## What the task asks
Output each of the entries exactly, skipping every picture they contain.

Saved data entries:
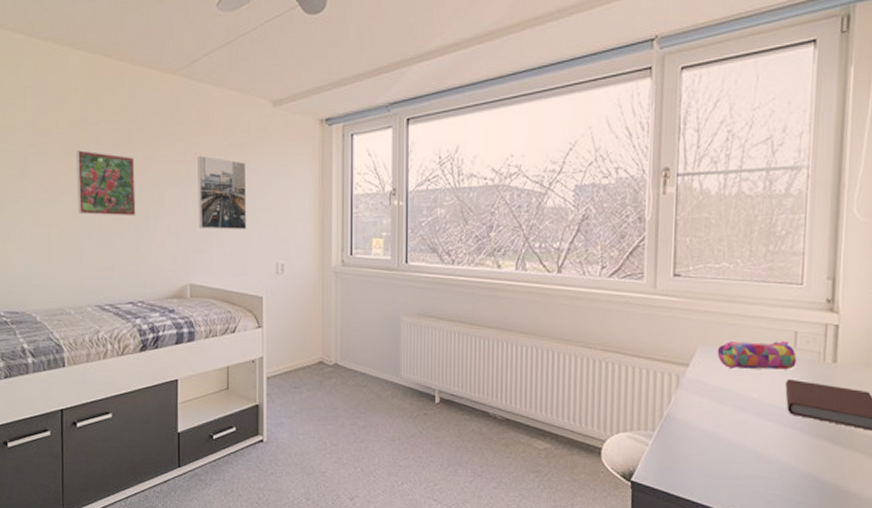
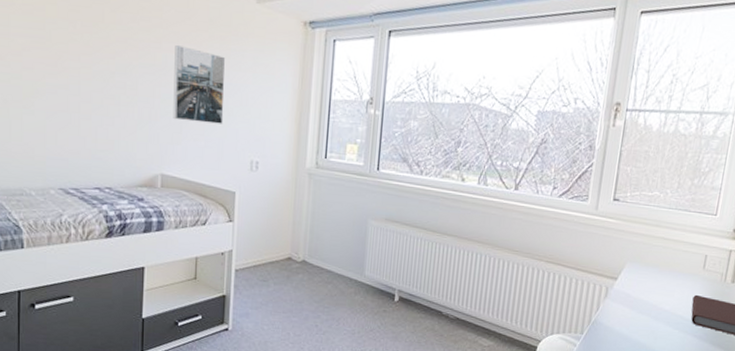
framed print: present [75,150,136,216] -> none [41,25,107,101]
pencil case: present [717,341,797,370] -> none [641,260,704,287]

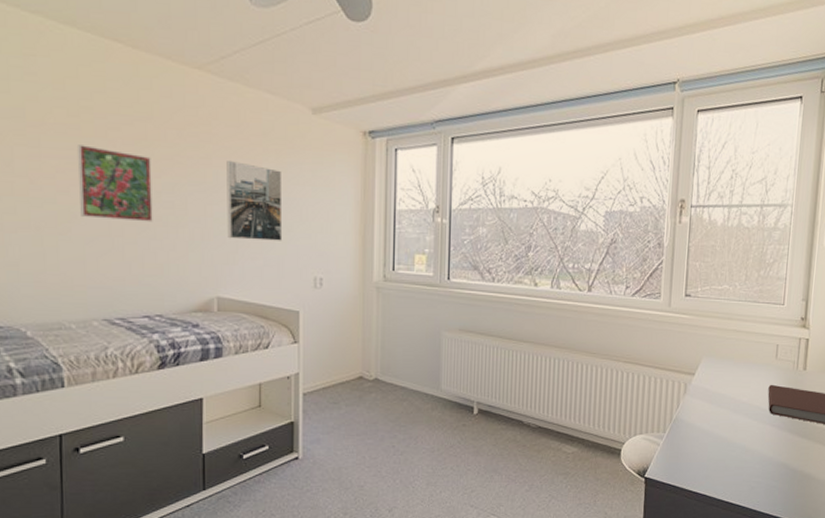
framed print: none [41,25,107,101] -> present [76,145,153,222]

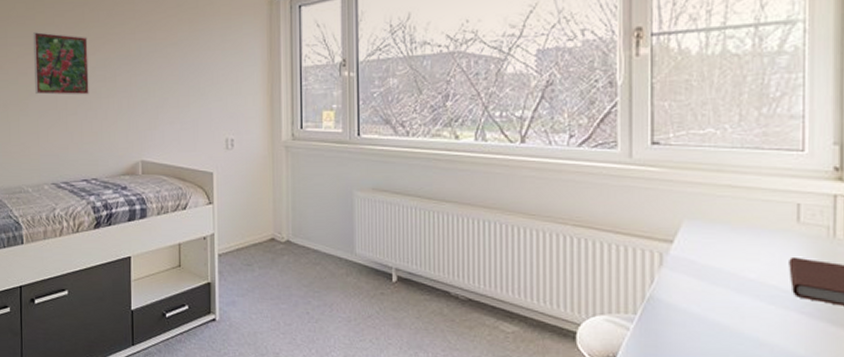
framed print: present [226,161,283,241] -> none [147,33,197,106]

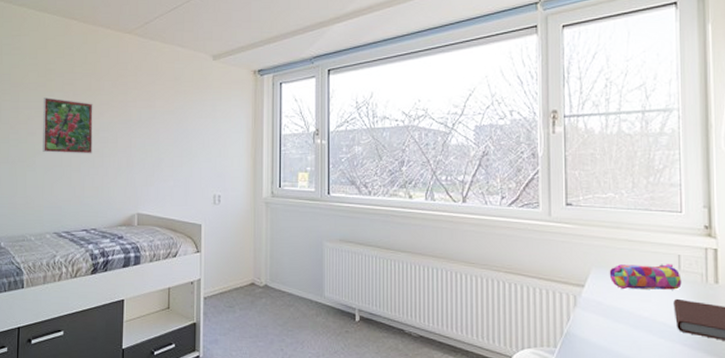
pencil case: none [705,215,801,246] -> present [609,264,682,290]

## Exercise answer
framed print: present [75,150,136,216] -> none [41,25,107,101]
pencil case: present [717,341,797,370] -> none [641,260,704,287]

framed print: none [41,25,107,101] -> present [76,145,153,222]

framed print: present [226,161,283,241] -> none [147,33,197,106]

pencil case: none [705,215,801,246] -> present [609,264,682,290]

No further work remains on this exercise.